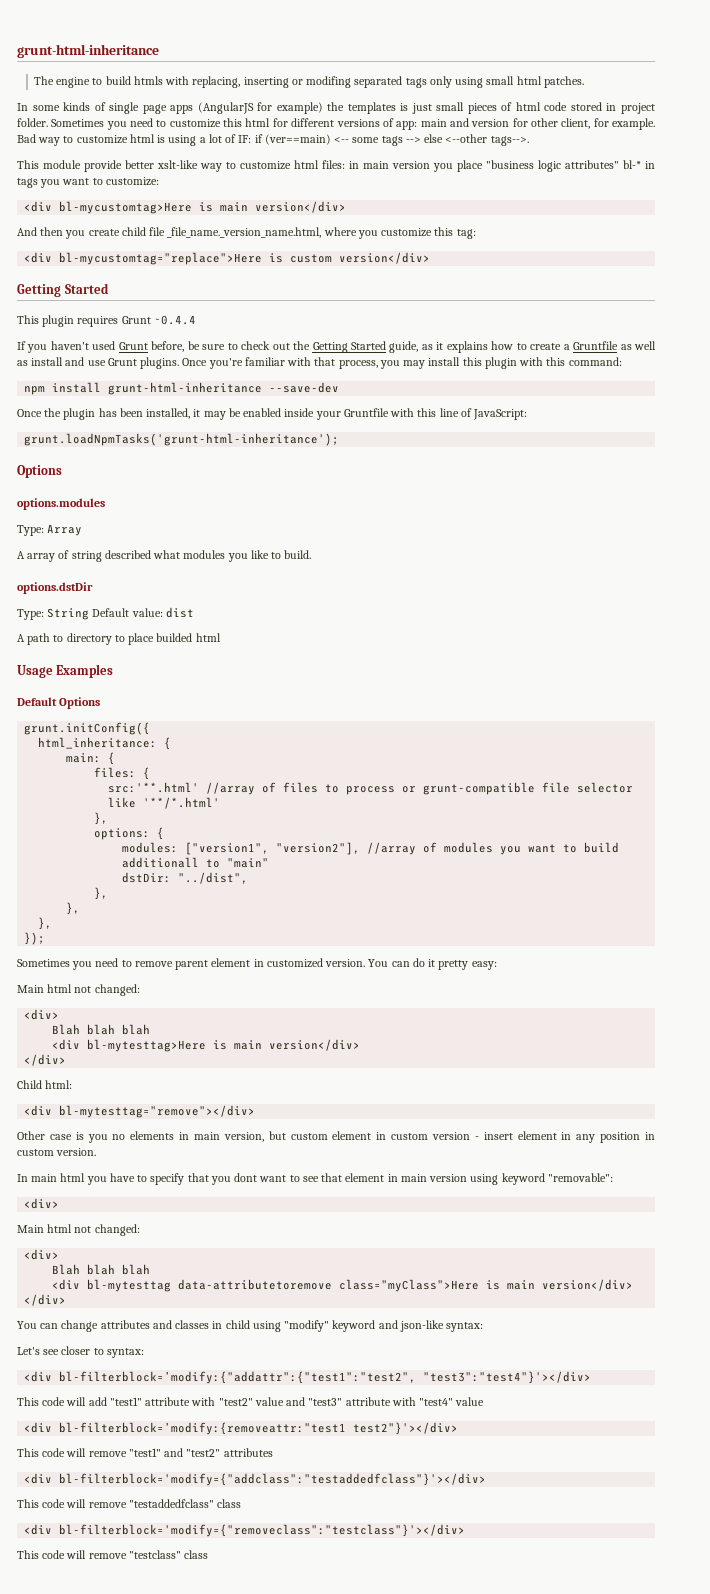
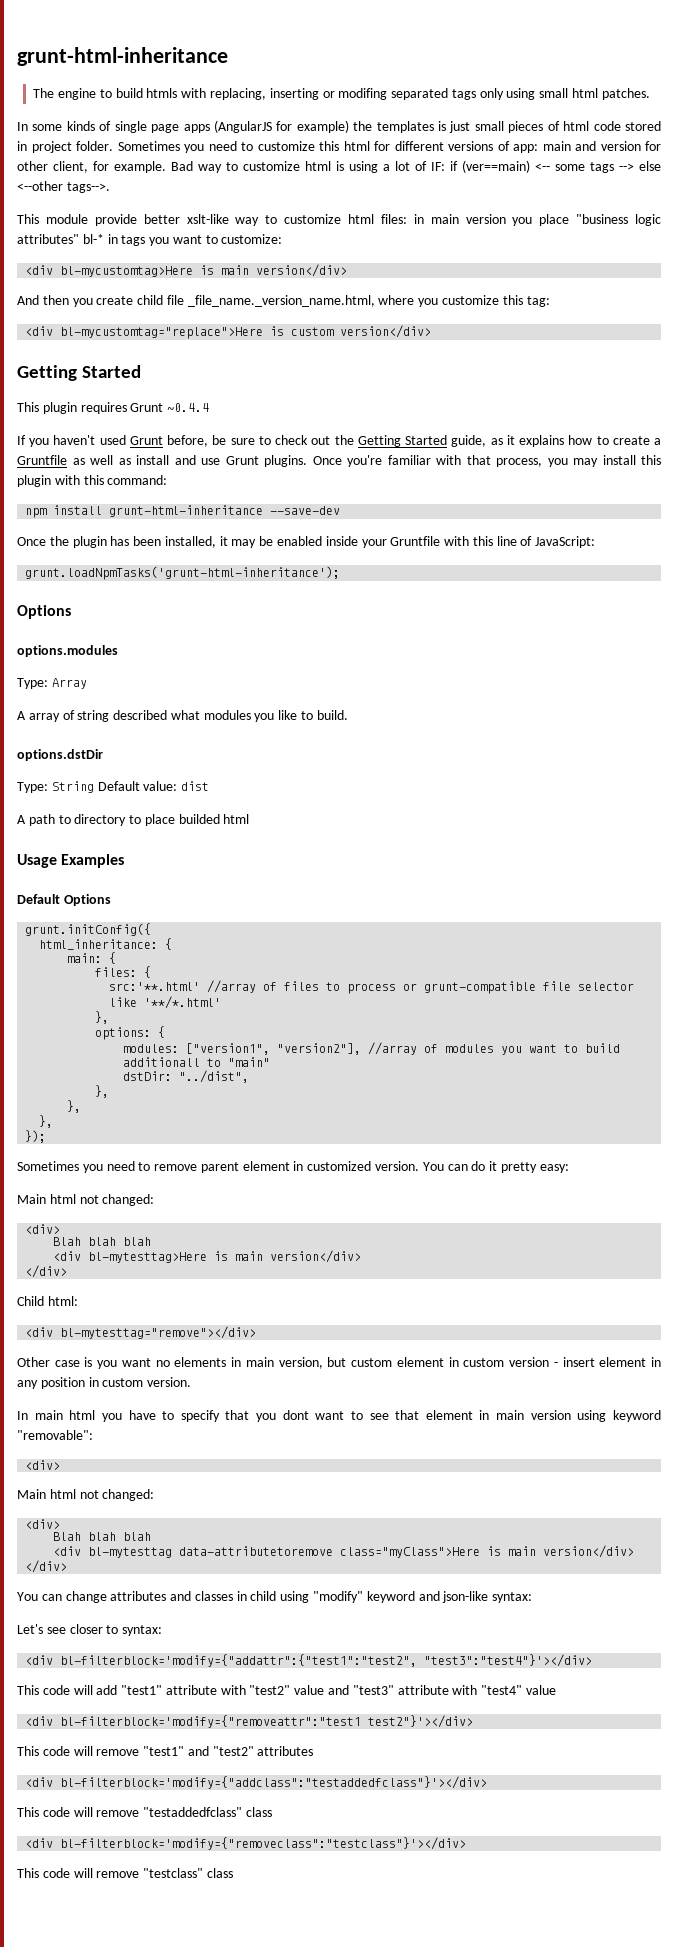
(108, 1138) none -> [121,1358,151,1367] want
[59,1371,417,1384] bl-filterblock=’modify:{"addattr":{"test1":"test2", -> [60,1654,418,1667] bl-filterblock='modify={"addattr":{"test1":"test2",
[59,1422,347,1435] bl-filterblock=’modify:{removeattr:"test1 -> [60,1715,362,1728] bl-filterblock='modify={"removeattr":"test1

==

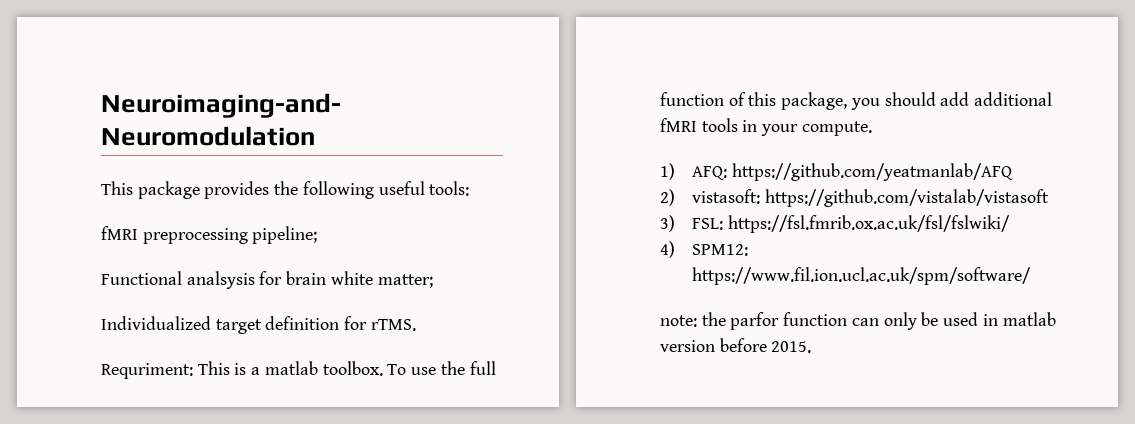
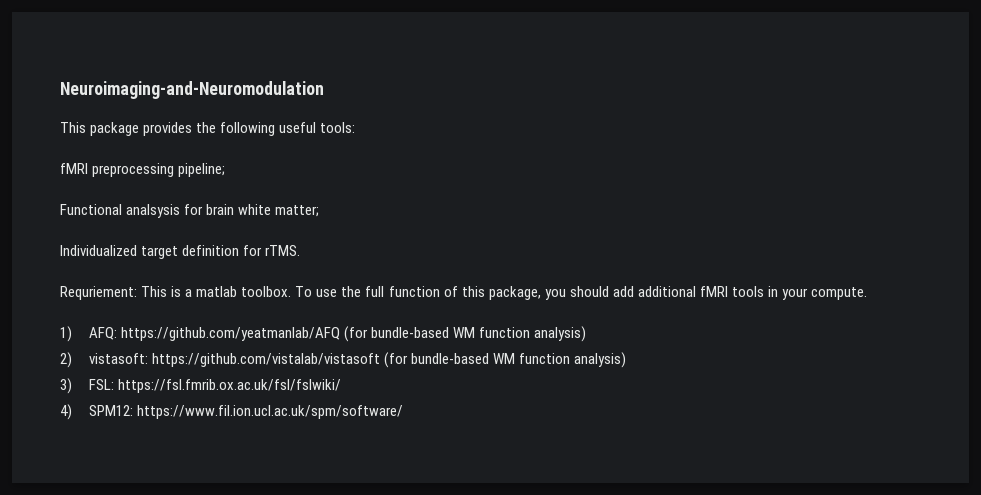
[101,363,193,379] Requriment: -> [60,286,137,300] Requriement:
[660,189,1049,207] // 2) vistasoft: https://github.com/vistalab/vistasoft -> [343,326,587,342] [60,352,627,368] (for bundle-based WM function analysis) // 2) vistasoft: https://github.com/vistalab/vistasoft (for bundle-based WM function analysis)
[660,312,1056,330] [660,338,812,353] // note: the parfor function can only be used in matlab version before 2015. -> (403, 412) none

# [Assignment]
Copy each line of the listing that contains the string "modify".

# [Exercise response]
[59,1371,417,1384] bl-filterblock=’modify:{"addattr":{"test1":"test2", -> [60,1654,418,1667] bl-filterblock='modify={"addattr":{"test1":"test2",
[59,1422,347,1435] bl-filterblock=’modify:{removeattr:"test1 -> [60,1715,362,1728] bl-filterblock='modify={"removeattr":"test1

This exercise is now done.